– А зачем нам глазок? – искренне удивился Липкин.
– Чтобы знать, кто хочет войти к вам. Или у вас здесь все сплошные друзья? А, не дай бог, вор?
– Хотел бы я знать, что у нас можно своровать. Но если нужен глазок, я не против.
Семён Израилевич подошёл к двери, встал на цыпочки.
– Отмечайте!
– А зачем вы встали на цыпочки? – спросил Фима.
– Я всегда думал, что если подглядывать, то надо становится на цыпочки. Инстинкт, знаете ли. Да и некоторая коррекция моего роста…
Фима подошёл к двери, отметил карандашом точку врезки глазка, потом, озабоченно поцокав языком, подёргал дверь, потом изучил щели между дверью и дверной коробкой, потом очертил карандашом границы обивки, потом раскрыл дверь настежь – она открывалась наружу – и одним ловким и сильным движением попытался приподнять её. Проблем не было – дверь приподнялась, затем снова, словно игрушка в Фиминых руках, села на место. Все остальные, потрясённые, умолкли.
– Я посадил её на место, ибо, прежде всего, я сменю вам замок.
– Какое счастье! – воскликнула Инна Львовна. – Я один за другим ломаю себе пальцы, пытаясь открыть этот кошмарный механизм.
– Дверь, естественно, буду обивать изнутри…
– А почему и для нас это должно быть естественно? – спросила Инна Львовна.
– Потому что обивка внутренней стороны двери, открывающейся наружу, и более эффективна, чем наружная обивка, и, кроме того, обитая дверь не будет сверкать бардовым дерматином на всё Ильинское.
– Вот этого точно не нужно, – сказал Липкин. – Но, с другой стороны, дерматин наружу может стать замечательной рекламой для вас. И вы быстро разбогатеете.
– Семён Израилевич, если здесь запахнет обивкой, сюда примчатся сотни обивщиков и растопчут меня, как таракашку.
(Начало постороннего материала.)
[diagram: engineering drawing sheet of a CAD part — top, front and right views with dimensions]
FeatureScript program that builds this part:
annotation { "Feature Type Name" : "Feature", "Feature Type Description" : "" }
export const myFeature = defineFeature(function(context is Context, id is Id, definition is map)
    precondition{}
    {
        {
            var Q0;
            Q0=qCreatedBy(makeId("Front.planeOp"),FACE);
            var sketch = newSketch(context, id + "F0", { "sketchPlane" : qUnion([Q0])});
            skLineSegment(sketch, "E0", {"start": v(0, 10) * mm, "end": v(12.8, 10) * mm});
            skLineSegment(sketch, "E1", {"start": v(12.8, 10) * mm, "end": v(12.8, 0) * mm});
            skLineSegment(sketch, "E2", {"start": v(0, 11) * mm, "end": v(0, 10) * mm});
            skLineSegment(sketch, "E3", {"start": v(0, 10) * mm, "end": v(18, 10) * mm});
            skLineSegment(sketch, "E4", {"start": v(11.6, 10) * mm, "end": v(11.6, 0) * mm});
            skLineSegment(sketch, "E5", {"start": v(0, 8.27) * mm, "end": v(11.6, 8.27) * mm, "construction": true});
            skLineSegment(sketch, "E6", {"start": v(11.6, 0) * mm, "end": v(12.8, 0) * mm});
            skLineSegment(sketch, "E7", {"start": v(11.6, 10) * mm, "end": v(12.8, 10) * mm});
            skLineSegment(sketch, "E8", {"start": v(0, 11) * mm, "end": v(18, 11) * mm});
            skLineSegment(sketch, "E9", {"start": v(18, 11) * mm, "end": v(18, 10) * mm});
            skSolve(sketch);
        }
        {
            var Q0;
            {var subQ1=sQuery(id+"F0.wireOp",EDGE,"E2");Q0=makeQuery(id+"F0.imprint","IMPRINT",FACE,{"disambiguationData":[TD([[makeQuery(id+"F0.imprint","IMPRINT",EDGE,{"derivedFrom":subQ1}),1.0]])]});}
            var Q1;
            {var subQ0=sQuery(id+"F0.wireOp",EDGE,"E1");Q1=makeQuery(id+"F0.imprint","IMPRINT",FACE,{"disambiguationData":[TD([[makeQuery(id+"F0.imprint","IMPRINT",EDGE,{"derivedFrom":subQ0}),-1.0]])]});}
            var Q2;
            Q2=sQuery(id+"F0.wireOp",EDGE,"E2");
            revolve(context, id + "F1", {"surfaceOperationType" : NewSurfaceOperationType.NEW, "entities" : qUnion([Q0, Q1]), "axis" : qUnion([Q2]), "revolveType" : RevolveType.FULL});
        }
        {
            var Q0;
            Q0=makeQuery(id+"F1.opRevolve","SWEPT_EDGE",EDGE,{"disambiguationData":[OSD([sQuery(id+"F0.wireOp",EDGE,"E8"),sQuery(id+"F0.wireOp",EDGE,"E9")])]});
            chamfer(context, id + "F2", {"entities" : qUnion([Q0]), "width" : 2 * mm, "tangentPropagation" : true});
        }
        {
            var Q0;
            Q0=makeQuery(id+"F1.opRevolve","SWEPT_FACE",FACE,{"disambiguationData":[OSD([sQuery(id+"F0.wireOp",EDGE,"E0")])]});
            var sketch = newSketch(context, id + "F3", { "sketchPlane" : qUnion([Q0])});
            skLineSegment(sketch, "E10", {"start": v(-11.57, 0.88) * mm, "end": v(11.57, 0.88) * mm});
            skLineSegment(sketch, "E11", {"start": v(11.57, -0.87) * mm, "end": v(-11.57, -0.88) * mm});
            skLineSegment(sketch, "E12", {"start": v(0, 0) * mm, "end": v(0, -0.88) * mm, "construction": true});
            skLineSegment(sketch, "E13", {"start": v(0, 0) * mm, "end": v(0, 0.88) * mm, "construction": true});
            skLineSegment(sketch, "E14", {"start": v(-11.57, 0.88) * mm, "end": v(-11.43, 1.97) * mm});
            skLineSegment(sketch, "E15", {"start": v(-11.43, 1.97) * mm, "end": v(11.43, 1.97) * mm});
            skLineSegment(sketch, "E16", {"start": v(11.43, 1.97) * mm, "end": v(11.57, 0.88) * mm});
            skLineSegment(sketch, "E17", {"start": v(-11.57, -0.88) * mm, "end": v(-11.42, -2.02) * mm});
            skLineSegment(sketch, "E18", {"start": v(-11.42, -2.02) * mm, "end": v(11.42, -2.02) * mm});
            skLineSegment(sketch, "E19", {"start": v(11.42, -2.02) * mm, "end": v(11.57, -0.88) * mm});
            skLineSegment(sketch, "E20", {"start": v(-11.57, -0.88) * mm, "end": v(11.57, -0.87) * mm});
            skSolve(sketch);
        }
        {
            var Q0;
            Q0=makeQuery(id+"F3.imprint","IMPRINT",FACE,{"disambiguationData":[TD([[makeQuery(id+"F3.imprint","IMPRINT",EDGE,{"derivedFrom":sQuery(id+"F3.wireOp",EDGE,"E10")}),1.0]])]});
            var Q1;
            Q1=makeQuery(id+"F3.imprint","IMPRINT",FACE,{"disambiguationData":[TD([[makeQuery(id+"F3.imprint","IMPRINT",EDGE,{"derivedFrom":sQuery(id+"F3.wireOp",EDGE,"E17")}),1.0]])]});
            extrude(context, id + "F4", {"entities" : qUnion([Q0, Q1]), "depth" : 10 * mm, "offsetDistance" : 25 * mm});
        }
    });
– Всё, – провозгласил Валерий Николаевич, – дайте человеку работать! Мы идём гулять!
– Чуть не забыла, – сказала Инна Львовна. – «Боржоми», водка, солёные огурцы и колбаса находятся в холодильнике, на кухне. Но помните – вас ждёт роскошный обед! Счастливого вам, Фима, творчества!
Тина на мгновенье задержалась.
– Фима, – прошептала Тина, – сделай эту дверь так, чтобы она стала поэмой!
Чмокнула мужа и бросилась догонять весёлую компанию.
Едва они скрылись из глаз, Фима осторожно проник из сеней сначала в небольшую кухню и увидел немало удививший его, идеальный в ней порядок. Поэты представлялись ему людьми, у которых всё всегда разбросано. Из кухни дверь вела в ничем не примечательный салон, откуда Фима с трепетом ступил в кабинет. Чёрт возьми, и здесь был порядок! Всю левую стену занимал книжный шкаф, за стеклянными дверцами которого стояли книги и во множестве папки. На письменном столе – настольная лампа, новая пишущая машинка, аккуратная стопка писчей бумаги и несколько рукописных листов. А на правой стене – увеличенная, без рамы, копия известной фотографии Мандельштама, сделанная в тридцатые годы.
Из кабинета приоткрытая дверь вела в спальню, была видна спинка кровати. И Фиме вдруг стало стыдно, – как будто подглядывал чужую жизнь, – и он выскочил из кабинета. Не давала покоя только мысль – а где же творит Инна Львовна? Или по очереди? И, не найдя ответа, начал вставлять замок.
С замком Фиме просто повезло – принесённый им был почти копией старого, и через полчаса ключ, с чмоканьем грудного ребёнка, легко и радостно открывал и закрывал благодарную дверь…
И Фима приступил к обивке.
Закончив работу, распрямил спину, чтобы полюбоваться содеянным, и услышал знакомый, чуть картавый, шамкающий голос:
– Ловко, ловко. Простите, самоучка?
Фима повернулся на голос и увидел стоящего на веранде высокого, улыбающегося Григория Горина.